[Фрагмент документа]

Осенью 1912 года в театр пришел новый главный режиссер Г.Г. Ге, известный актер Александрийского театра, К тому времени Казанский уже не был владельцем театра - он принадлежал теперь Е.А. Мосоловой. Казанский был главным режиссером, но он начал давно отходить от дел, а в 1913 году он умер, не дожив до пятидесятилетия. Умер Казанский в нищете, а деньги были собраны по подписке.
С новым режиссером Мосолова связывала надежды на обновление "Мозаики". Близкий художественным кругам режиссер должен был, по ее расчетам, облагородить стиль театра и осовременить его репертуар.
Перемены зритель почувствовал сразу же. Среди авторов миниатюр, сценок и скетчей появились имена Б.Шоу, А Чехова, Ги де Мопассана, режиссер даже попробовал поставить на сцене бывшего театра ужасов "Веселую смерть" Н.Евреинова. Но постановка оказалась неудачной, и евреиновский трагифарс сразу же со сцены Литейного сошел.
С приходом Г. Ге, вознамерившегося поднять "Мозаику» до уровня искусства, программы театра не стали менее дробными. Время, отводимое номерам и сценкам, все более и более сокращалось, что вызвано резким сокращением продолжительности представлений. Они шли теперь час десять - час пятнадцать минут. Экономия во времени давала возможность каждый вечер играть по три спектакля - в семь часов, в восемь тридцать и в десять сорок пять.
Г. Ге покинул театра "Мозаика" очень скоро, не дотянув и до конца сезона. Но это не помешало ему до конца дней оставаться убежденным в том, что идея театра миниатюр принадлежит ему - о чем он и написал в своих неопубликованных заметках.
В Литейном не раз сменялись художественные руководители, но это никак не влияло на способ строения зрелища? Сам структурный принцип жанра миниатюр - мозаичное полотно, пестрый коллаж, накрепко схваченный потребностью времени, - никак не сменялся, театр миниатюр вообще не поддавался влиянию чьей-либо творческой воли, он складывался под воздействием какого-то неличного механизма, скрытого в недрах социальной психологии.
Театр миниатюр на Троицкой
К тому времени, как театр на Линейном незаметно и постепенно превратился в новый зрелищный жанр, театр на Троицкой уже существовал. И хотя возник он на три года позже Литейного, осенью 1911 года, именно он первым стал именоваться "театром миниатюр".

[/Фрагмент документа]

**О задании:**
Верните, пожалуйста, без изменений отрывок из текста о театрах миниатюр: от слов «С новым режиссером» до слов «осовременить его репертуар.» включительно.

[Сведения]

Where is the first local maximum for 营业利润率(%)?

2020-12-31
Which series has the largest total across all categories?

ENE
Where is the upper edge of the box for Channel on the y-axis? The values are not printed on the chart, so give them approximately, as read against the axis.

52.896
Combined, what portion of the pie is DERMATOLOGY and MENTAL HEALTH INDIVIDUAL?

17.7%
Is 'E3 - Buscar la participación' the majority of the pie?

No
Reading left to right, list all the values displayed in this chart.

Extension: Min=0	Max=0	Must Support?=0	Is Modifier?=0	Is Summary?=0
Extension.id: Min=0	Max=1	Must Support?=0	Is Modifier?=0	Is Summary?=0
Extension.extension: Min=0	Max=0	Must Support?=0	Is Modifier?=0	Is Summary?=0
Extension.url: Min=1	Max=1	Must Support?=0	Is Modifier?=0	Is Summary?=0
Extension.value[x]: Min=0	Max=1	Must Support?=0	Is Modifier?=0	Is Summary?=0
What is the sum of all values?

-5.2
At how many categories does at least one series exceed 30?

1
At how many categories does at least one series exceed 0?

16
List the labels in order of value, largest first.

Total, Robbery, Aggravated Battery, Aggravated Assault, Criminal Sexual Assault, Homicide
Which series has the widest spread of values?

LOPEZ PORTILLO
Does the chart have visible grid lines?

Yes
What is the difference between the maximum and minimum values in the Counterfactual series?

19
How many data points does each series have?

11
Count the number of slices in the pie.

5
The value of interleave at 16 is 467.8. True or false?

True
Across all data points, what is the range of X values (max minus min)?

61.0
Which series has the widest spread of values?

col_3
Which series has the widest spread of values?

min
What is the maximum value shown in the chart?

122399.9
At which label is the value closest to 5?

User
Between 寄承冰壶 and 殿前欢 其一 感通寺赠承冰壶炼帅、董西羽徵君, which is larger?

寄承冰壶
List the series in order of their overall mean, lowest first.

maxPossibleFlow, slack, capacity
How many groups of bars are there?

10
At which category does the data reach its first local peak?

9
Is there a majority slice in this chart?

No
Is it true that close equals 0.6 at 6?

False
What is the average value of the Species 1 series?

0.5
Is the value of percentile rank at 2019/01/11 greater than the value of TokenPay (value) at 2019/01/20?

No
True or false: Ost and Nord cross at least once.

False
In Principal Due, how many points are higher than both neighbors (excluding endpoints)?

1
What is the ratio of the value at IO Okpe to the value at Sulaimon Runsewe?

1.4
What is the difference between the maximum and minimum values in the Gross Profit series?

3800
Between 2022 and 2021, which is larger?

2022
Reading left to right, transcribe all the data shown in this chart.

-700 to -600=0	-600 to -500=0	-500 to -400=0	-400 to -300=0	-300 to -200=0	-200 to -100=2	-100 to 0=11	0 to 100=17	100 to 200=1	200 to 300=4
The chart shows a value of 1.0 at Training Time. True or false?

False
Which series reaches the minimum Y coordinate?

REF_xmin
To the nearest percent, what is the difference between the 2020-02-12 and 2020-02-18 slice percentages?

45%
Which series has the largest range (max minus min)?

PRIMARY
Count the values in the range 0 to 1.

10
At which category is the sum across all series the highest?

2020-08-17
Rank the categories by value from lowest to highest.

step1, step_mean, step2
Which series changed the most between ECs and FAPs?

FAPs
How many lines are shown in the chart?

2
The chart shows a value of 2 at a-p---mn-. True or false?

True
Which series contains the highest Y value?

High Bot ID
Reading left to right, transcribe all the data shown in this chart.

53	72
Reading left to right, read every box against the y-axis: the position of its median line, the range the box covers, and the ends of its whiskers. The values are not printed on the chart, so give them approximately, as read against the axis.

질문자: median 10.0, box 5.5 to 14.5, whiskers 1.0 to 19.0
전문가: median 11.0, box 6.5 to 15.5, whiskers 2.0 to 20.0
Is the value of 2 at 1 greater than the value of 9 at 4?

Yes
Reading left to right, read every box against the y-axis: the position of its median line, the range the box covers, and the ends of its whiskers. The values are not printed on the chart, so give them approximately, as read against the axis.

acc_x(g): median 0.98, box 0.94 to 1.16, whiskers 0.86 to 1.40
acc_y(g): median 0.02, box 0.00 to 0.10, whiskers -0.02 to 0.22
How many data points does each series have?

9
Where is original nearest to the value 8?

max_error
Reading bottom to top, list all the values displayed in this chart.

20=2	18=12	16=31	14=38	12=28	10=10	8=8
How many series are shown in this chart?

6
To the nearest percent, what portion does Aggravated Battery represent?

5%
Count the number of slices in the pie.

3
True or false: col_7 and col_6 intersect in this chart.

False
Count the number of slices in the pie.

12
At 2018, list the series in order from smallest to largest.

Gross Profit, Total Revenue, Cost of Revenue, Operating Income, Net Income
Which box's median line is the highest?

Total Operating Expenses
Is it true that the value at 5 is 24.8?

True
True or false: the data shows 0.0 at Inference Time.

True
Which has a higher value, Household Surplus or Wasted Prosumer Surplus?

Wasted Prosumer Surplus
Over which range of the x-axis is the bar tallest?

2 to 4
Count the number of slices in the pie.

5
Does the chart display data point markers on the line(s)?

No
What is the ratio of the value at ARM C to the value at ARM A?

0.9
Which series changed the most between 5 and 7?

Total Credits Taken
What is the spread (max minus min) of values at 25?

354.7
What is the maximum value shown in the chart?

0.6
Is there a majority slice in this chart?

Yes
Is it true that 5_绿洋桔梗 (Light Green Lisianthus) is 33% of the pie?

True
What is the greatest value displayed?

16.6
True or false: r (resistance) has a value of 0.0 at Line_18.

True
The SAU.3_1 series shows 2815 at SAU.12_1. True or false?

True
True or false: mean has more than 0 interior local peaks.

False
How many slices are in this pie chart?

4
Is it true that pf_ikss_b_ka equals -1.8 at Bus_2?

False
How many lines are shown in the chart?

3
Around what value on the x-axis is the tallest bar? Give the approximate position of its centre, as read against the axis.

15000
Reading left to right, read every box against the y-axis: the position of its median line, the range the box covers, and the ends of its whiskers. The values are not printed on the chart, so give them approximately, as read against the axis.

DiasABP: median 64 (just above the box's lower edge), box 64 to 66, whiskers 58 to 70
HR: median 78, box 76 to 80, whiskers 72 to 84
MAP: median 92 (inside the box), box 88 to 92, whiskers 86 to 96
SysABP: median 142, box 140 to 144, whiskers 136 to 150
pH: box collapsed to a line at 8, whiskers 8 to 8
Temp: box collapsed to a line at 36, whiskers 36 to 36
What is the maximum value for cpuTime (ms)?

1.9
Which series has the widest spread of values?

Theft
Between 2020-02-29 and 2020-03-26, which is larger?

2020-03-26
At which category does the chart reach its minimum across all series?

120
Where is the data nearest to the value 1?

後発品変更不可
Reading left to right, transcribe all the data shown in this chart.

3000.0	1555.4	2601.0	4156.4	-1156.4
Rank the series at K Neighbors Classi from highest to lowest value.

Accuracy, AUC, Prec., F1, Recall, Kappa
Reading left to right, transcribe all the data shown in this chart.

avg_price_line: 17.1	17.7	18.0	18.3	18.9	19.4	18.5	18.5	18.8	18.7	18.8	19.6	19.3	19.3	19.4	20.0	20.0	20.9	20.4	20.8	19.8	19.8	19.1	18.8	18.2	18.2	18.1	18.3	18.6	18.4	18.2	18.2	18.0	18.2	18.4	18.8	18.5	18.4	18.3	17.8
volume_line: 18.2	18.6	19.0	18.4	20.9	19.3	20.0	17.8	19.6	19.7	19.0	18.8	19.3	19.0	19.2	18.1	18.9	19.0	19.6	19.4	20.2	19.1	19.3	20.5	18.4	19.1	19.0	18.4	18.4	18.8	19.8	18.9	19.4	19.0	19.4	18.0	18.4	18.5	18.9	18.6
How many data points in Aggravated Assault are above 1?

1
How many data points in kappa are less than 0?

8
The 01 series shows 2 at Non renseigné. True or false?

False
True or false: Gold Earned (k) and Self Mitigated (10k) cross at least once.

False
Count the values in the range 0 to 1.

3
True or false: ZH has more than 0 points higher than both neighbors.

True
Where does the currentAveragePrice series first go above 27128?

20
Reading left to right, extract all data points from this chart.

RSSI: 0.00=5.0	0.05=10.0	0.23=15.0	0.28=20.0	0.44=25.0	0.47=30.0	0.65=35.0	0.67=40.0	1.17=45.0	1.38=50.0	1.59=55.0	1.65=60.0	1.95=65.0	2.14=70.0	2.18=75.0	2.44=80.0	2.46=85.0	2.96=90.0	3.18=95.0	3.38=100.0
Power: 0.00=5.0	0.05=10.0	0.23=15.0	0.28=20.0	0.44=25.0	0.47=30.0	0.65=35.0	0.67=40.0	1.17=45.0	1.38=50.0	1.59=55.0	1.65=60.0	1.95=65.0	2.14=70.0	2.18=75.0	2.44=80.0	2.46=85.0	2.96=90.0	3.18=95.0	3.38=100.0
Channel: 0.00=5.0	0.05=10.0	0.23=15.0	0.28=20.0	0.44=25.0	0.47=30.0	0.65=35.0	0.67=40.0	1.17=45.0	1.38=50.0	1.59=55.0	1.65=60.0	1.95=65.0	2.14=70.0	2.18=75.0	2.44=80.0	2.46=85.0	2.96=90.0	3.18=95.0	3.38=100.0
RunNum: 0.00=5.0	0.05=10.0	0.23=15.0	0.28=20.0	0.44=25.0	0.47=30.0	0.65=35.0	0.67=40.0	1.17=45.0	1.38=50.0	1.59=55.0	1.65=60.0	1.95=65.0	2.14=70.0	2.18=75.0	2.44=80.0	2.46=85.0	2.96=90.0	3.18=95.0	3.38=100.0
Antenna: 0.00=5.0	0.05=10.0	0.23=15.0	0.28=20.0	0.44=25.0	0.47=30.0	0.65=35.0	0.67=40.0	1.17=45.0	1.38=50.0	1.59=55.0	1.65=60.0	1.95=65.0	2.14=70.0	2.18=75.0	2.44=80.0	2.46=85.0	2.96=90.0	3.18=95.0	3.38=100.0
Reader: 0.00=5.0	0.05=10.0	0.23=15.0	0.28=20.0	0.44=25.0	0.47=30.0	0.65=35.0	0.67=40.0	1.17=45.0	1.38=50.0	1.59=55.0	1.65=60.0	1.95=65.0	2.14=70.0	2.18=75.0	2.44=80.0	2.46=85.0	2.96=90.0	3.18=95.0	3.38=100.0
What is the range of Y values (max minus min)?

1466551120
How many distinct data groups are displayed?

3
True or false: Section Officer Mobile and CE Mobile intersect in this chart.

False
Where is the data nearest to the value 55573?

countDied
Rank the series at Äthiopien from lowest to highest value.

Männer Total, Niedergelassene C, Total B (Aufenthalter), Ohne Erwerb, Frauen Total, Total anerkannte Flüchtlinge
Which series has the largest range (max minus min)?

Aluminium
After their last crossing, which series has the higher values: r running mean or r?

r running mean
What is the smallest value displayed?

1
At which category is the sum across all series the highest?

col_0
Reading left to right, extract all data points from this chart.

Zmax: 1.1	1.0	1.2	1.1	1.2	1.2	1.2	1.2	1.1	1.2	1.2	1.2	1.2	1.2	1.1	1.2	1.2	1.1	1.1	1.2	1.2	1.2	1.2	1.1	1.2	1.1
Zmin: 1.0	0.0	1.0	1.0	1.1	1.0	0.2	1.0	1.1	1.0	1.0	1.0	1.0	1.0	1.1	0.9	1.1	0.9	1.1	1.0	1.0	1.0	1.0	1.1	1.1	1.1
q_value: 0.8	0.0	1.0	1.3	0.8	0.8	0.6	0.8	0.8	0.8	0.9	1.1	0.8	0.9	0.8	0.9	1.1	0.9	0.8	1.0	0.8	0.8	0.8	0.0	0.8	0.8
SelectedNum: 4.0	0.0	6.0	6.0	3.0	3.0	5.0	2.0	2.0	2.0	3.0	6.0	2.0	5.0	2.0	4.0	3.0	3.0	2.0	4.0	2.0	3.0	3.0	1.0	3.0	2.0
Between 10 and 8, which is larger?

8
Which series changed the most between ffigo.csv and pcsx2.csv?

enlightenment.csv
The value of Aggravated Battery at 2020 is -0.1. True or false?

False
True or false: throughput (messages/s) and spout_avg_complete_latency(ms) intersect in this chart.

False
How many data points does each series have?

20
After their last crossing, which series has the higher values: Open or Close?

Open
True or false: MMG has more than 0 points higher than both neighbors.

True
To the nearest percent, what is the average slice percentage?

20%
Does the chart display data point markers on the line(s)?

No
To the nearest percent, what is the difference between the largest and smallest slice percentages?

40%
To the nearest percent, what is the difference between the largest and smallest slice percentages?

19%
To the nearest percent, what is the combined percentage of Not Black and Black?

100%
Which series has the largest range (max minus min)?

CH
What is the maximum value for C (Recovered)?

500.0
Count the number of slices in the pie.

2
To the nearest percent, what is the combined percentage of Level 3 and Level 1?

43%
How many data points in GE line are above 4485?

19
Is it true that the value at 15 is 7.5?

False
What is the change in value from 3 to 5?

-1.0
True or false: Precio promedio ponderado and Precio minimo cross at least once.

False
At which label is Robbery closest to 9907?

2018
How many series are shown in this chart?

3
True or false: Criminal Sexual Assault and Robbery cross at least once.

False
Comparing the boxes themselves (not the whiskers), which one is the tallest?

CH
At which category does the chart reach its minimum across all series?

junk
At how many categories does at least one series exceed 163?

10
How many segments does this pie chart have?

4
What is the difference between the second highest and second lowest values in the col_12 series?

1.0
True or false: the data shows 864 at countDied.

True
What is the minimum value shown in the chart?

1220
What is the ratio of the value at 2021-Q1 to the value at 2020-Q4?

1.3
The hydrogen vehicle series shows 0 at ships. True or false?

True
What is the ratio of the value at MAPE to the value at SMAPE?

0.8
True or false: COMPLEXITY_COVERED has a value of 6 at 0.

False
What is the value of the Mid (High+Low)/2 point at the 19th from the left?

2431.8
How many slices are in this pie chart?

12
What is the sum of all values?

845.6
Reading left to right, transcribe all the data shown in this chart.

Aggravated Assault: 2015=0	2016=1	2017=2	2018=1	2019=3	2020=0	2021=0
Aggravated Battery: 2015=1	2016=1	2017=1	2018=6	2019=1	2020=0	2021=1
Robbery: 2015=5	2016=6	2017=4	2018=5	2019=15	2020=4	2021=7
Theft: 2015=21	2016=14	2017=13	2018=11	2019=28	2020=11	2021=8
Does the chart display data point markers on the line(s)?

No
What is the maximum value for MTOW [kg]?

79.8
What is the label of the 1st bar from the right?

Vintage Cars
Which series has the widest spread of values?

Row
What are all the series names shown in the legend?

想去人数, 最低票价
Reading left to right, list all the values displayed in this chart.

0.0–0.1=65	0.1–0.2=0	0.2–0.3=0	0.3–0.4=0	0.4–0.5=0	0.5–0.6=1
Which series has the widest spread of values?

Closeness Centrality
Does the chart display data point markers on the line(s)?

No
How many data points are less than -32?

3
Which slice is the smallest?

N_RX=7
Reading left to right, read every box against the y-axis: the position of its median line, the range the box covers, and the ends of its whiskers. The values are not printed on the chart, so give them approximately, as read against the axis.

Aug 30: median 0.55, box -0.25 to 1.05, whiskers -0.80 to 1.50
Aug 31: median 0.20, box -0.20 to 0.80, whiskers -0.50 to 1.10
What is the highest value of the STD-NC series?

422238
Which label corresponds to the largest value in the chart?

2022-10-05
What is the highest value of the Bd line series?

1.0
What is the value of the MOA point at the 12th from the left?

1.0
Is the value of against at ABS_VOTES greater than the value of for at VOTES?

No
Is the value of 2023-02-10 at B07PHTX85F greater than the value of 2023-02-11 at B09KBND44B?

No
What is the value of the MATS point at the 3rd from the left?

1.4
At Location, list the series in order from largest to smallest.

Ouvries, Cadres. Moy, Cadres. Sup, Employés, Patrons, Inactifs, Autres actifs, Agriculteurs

[/Сведения]

**Результат задания:**
С новым режиссером Мосолова связывала надежды на обновление "Мозаики". Близкий художественным кругам режиссер должен был, по ее расчетам, облагородить стиль театра и осовременить его репертуар.